It’s tragic–very tragic. It happens to all of us. We simply don’t believe Christ–who He is, what He has done, or is doing–and we misdiagnose our unbelief as a mere trifle, a cold, or a passing headache. I see unbelief in my own heart and am often shocked by how easily I go there. Any time I spend giving in to my unbelief, I am, in effect, walking down the path to a land of make-believe. I often call it “la-la land”–a land of complete desolation! It is desolate because it isn’t a place of real life–it’s make-believe. It’s a cold, lonely, and harsh land. It’s not the place of God and His great glory. It is simply an imaginary place that seeks to void God from all of life. The reality, of course, is that we can’t do that to our Creator, for He is THE Ultimate Reality. (Psalm 139).
There are several paths to “la-la land.”
1. The path of cynicism – If I head down this path, I don’t have to really buy into things I don’t want to believe. I can just give a cynical glance to them, chuckle about them, and move on. If I am not convinced things will happen like God says they will, I can just wander down this path and gamble that maybe, just maybe they won’t really be as God says. Sometimes, cynicism brings comfort because things don’t often happen when we think they will happen, and we rush to the conclusion that they won’t ever happen and seek comfort from our misguided thoughts. Dangerous.
2. The path of skepticism – This path is very close to cynicism, but this one is often based purely on experience. I’m skeptical because it has never happened to me. Oh, I may have heard about it happening, but I personally have never experienced it, so at the very least, I’m skeptical. Since unbelief in Christ demands my own belief system (or any belief system other than God), skepticism becomes a source of comfort since I get to decide based on my own experience and my own choices. Also dangerous!
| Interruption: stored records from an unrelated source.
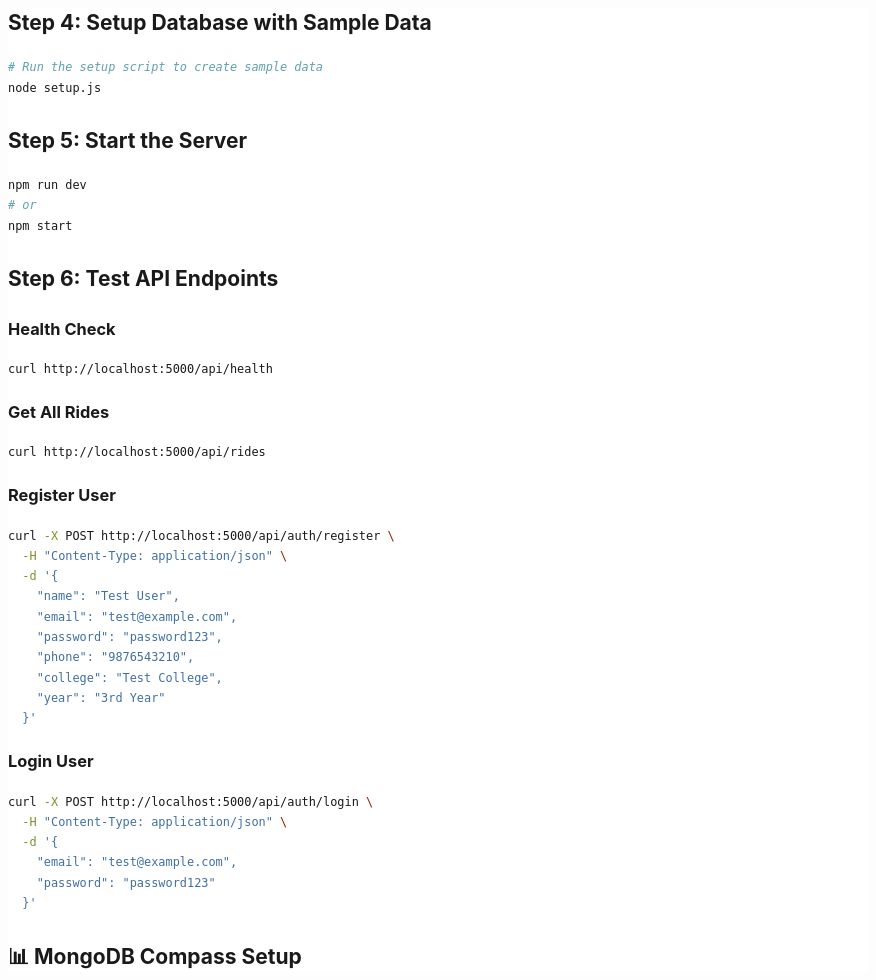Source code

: ## Step 4: Setup Database with Sample Data
```bash
# Run the setup script to create sample data
node setup.js
```

## Step 5: Start the Server
```bash
npm run dev
# or
npm start
```

## Step 6: Test API Endpoints

### Health Check
```bash
curl http://localhost:5000/api/health
```

### Get All Rides
```bash
curl http://localhost:5000/api/rides
```

### Register User
```bash
curl -X POST http://localhost:5000/api/auth/register \
  -H "Content-Type: application/json" \
  -d '{
    "name": "Test User",
    "email": "test@example.com",
    "password": "password123",
    "phone": "9876543210",
    "college": "Test College",
    "year": "3rd Year"
  }'
```

### Login User
```bash
curl -X POST http://localhost:5000/api/auth/login \
  -H "Content-Type: application/json" \
  -d '{
    "email": "test@example.com",
    "password": "password123"
  }'
```

## 📊 MongoDB Compass Setup
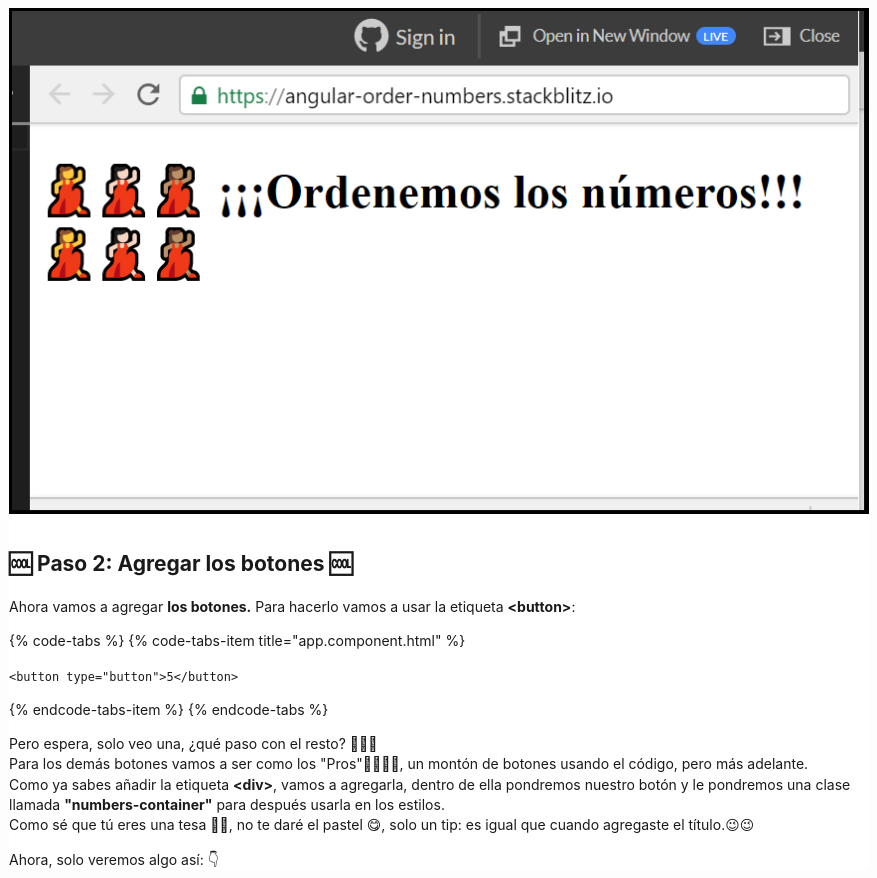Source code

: ![En Stackblitz no tienes que refrescar el navegador, &#xE9;l autom&#xE1;ticamente te muestra los cambios &#x270C;&#xFE0F;](../.gitbook/assets/image1-order.PNG)

## 🆒 Paso 2: Agregar los botones 🆒

Ahora vamos a agregar **los botones.** Para hacerlo vamos a usar la etiqueta **&lt;button&gt;**:

{% code-tabs %}
{% code-tabs-item title="app.component.html" %}
```markup
<button type="button">5</button>
```
{% endcode-tabs-item %}
{% endcode-tabs %}

Pero espera, solo veo una, ¿qué paso con el resto? 🤔🤔🤔  
Para los demás botones vamos a ser como los "Pros"👩‍🎓👩‍🎓,  un montón de botones usando el código, pero más adelante.  
Como ya sabes añadir la etiqueta **&lt;div&gt;**, vamos a agregarla,  dentro de ella pondremos nuestro botón y le pondremos una clase llamada **"numbers-container"** para después usarla en los estilos.  
Como sé que tú eres una tesa 💪🏻, no te daré el pastel 😋, solo un tip: es igual que cuando agregaste el título.😉😉

Ahora, solo veremos algo así: 👇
3. The path of suppression. Now, it does get very dangerous. I grab all troublesome thoughts and seek to diminish their impact in life. Some call this denial. I get subdued, quiet, tepid, and perhaps lifeless in reactions and responses. This is a miserable life of coiling into a fear-filled cocoon and denying truth by squelching the obvious work of God in life and minimizing any effect it may make.
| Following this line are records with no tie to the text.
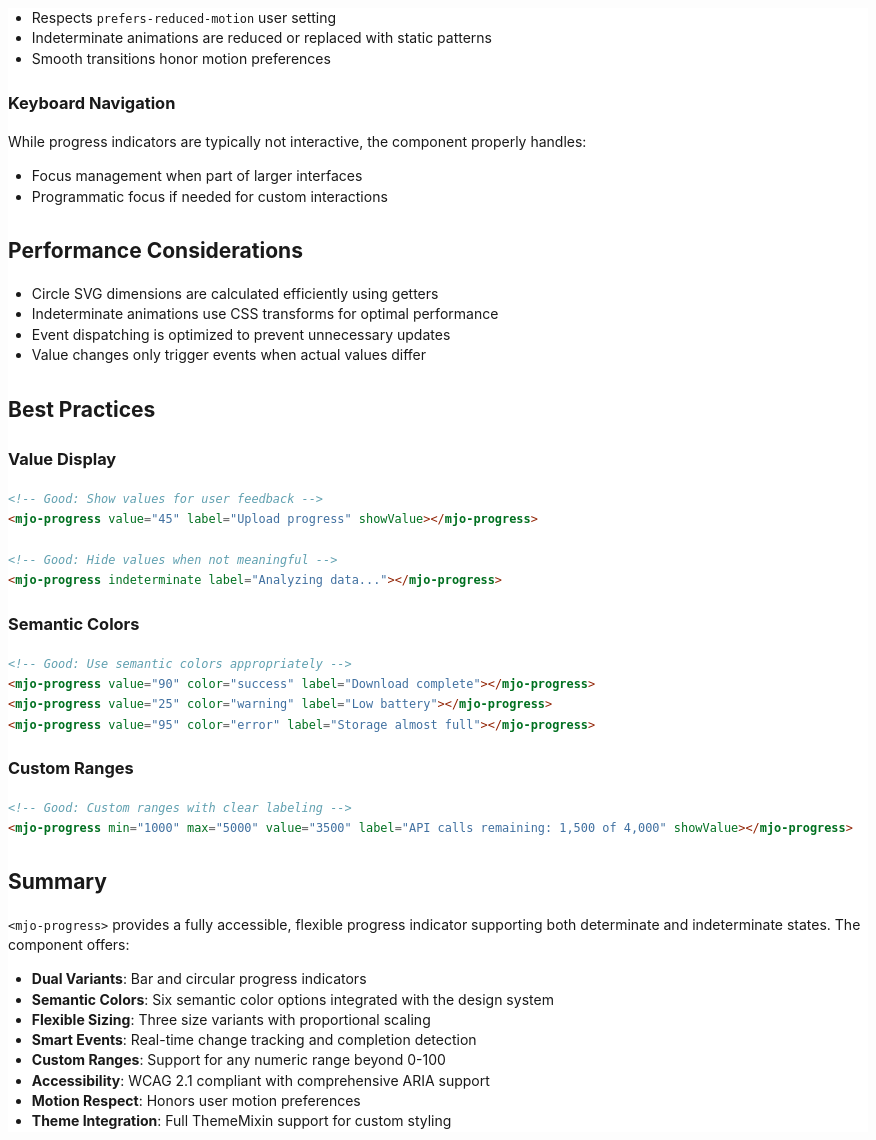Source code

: - Respects `prefers-reduced-motion` user setting
- Indeterminate animations are reduced or replaced with static patterns
- Smooth transitions honor motion preferences

### Keyboard Navigation

While progress indicators are typically not interactive, the component properly handles:

- Focus management when part of larger interfaces
- Programmatic focus if needed for custom interactions

## Performance Considerations

- Circle SVG dimensions are calculated efficiently using getters
- Indeterminate animations use CSS transforms for optimal performance
- Event dispatching is optimized to prevent unnecessary updates
- Value changes only trigger events when actual values differ

## Best Practices

### Value Display

```html
<!-- Good: Show values for user feedback -->
<mjo-progress value="45" label="Upload progress" showValue></mjo-progress>

<!-- Good: Hide values when not meaningful -->
<mjo-progress indeterminate label="Analyzing data..."></mjo-progress>
```

### Semantic Colors

```html
<!-- Good: Use semantic colors appropriately -->
<mjo-progress value="90" color="success" label="Download complete"></mjo-progress>
<mjo-progress value="25" color="warning" label="Low battery"></mjo-progress>
<mjo-progress value="95" color="error" label="Storage almost full"></mjo-progress>
```

### Custom Ranges

```html
<!-- Good: Custom ranges with clear labeling -->
<mjo-progress min="1000" max="5000" value="3500" label="API calls remaining: 1,500 of 4,000" showValue></mjo-progress>
```

## Summary

`<mjo-progress>` provides a fully accessible, flexible progress indicator supporting both determinate and indeterminate states. The component offers:

- **Dual Variants**: Bar and circular progress indicators
- **Semantic Colors**: Six semantic color options integrated with the design system
- **Flexible Sizing**: Three size variants with proportional scaling
- **Smart Events**: Real-time change tracking and completion detection
- **Custom Ranges**: Support for any numeric range beyond 0-100
- **Accessibility**: WCAG 2.1 compliant with comprehensive ARIA support
- **Motion Respect**: Honors user motion preferences
- **Theme Integration**: Full ThemeMixin support for custom styling
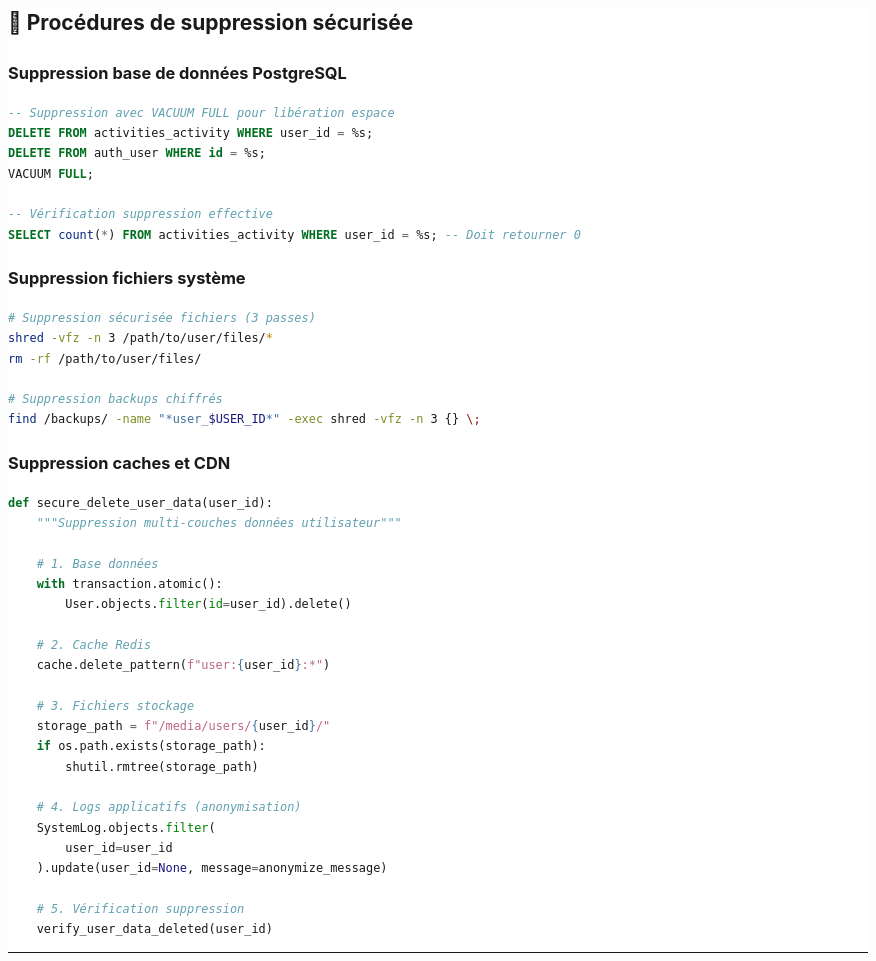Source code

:
## 🔐 **Procédures de suppression sécurisée**

### Suppression base de données PostgreSQL
```sql
-- Suppression avec VACUUM FULL pour libération espace
DELETE FROM activities_activity WHERE user_id = %s;
DELETE FROM auth_user WHERE id = %s;
VACUUM FULL;

-- Vérification suppression effective
SELECT count(*) FROM activities_activity WHERE user_id = %s; -- Doit retourner 0
```

### Suppression fichiers système
```bash
# Suppression sécurisée fichiers (3 passes)
shred -vfz -n 3 /path/to/user/files/*
rm -rf /path/to/user/files/

# Suppression backups chiffrés
find /backups/ -name "*user_$USER_ID*" -exec shred -vfz -n 3 {} \;
```

### Suppression caches et CDN
```python
def secure_delete_user_data(user_id):
    """Suppression multi-couches données utilisateur"""
    
    # 1. Base données
    with transaction.atomic():
        User.objects.filter(id=user_id).delete()
    
    # 2. Cache Redis
    cache.delete_pattern(f"user:{user_id}:*")
    
    # 3. Fichiers stockage
    storage_path = f"/media/users/{user_id}/"
    if os.path.exists(storage_path):
        shutil.rmtree(storage_path)
    
    # 4. Logs applicatifs (anonymisation)
    SystemLog.objects.filter(
        user_id=user_id
    ).update(user_id=None, message=anonymize_message)
    
    # 5. Vérification suppression
    verify_user_data_deleted(user_id)
```

---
4. The path of scoffing. Unbelief shows it truest colors when it derides, ridicules, or pokes fun of truth and people who are seeking truth. The disease at this point is bringing a certain blindness of thought, a narrowness of mind that will not see things any other way. There’s a certain insecurity about unbelief that will create its own world and just insist this new world is the world that everyone must live in. Ridiculing truth and those who believe it becomes a game to people who go down this path.
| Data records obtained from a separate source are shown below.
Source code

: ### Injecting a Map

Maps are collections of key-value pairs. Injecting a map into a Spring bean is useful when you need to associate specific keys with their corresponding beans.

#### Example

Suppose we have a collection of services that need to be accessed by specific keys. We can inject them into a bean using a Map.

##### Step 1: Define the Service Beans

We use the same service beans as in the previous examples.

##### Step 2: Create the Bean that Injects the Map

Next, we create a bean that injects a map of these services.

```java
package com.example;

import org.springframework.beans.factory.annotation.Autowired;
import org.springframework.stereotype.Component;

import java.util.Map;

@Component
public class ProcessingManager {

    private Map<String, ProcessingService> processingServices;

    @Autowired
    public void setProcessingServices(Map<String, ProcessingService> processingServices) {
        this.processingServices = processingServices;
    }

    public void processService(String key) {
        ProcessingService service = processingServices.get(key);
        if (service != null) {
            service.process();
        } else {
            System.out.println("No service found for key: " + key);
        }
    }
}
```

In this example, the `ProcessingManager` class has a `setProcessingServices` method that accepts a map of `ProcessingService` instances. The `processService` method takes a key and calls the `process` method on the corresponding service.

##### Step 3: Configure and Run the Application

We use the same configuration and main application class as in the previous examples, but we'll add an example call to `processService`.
Any of these paths, and no doubt there are others, are often diagnosed merely as ways of handling life. In a survival mentality, one doesn’t deal with truth but just seeks to persevere. Sometimes life gets that way. But refusal of the truths of all that Christ is and all that He is doing and has done is refusing to live life – real life. Christ came that we might have life in an abundant way (John 10:10). Let’s check our lives and makes sure we have not misdiagnosed a very deadly disease.